I mean, spaceships would be like a Navy or the Air Force, the ground troops sent to conquer planets would be like an Army, and the space marines are well, Marines. So who would be in charge? Right now on earth these branches are separately led by different generals who report to maybe a president or parliament for final approval. But I'm sure the day to day operations would still be run by the generals. What would it be like for a Space force?


----------



## The Fantastical (Jan 29, 2017)

If you read most sci-fi the excepted route is to have a new form of government, a galactic or universal or confederate government body that either overrules the individual governments or has totally replaced them. From there you would have the normal hierarchy type system as you work your way down to the ground troops with your generals at the top.


----------



## Winston (Jan 29, 2017)

As a student of history with a focus on military affairs, I'd advise a look at the Cold War example.  The Warsaw Pact (Soviets)  used a central. command-based structure limiting individual decisions.  While NATO (US) favored a "general plan" model where tactical decisions were largely left in the hands of local commanders.  At this moment, one of those systems is in the "dustbin of history" (whilst the other is committing suicide?). 

This is a global example.  Now, imagine the command and control nightmare an interstellar federation would encounter.  Of course, you could violate basics physics by giving your characters instantaneous communication ability.  Not likely and not believable.  We'd like to believe that some central authority could run affairs better than local control, but history has proven otherwise.

No, think of the armies of antiquity (ie The Roman Legions).  Strong men were given limited autonomy by the government to wage war.  They lived off the resources of the conquered, subjugating and incorporation the vanquished.  
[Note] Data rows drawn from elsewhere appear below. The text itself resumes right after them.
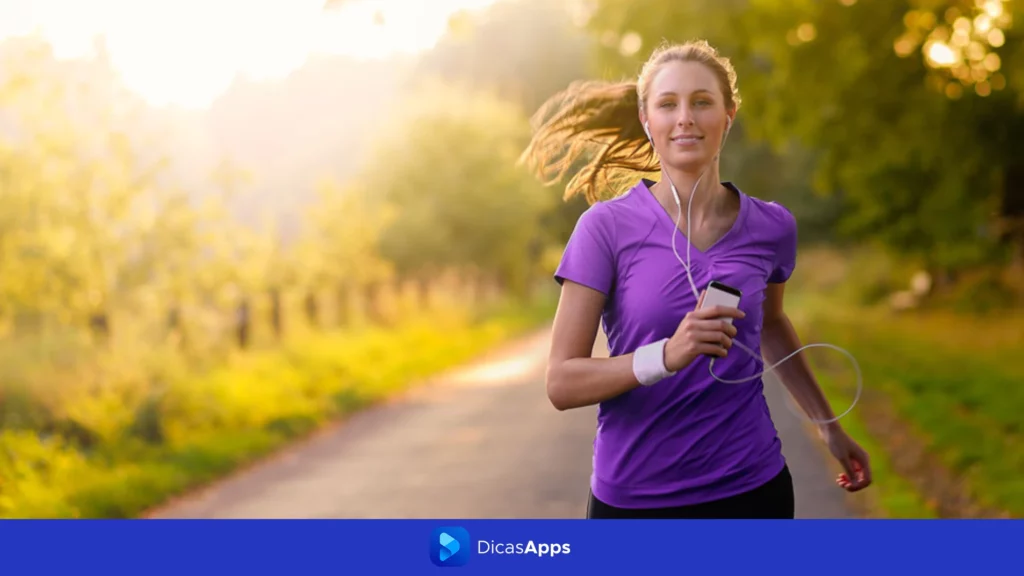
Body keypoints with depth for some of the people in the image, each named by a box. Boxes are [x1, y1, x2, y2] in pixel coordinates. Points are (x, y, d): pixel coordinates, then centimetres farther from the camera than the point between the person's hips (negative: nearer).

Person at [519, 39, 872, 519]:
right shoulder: (607, 227, -9)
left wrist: (829, 426, 26)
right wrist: (668, 355, -27)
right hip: (633, 497, -2)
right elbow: (561, 383, -12)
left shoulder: (772, 228, 0)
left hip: (752, 491, 2)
That is your army of the future.  The army of our past.


----------



## K.S. Crooks (Feb 4, 2017)

I think there would be four separate branches: a marines-type division responsible for inter-planetary needs, including transport- an army, navy and air force division for activity on a planet. When people are going somewhere new then the marines would be the first one to go. Of course you could use the Starfleet or Battlestar or Starship Troopers model.


----------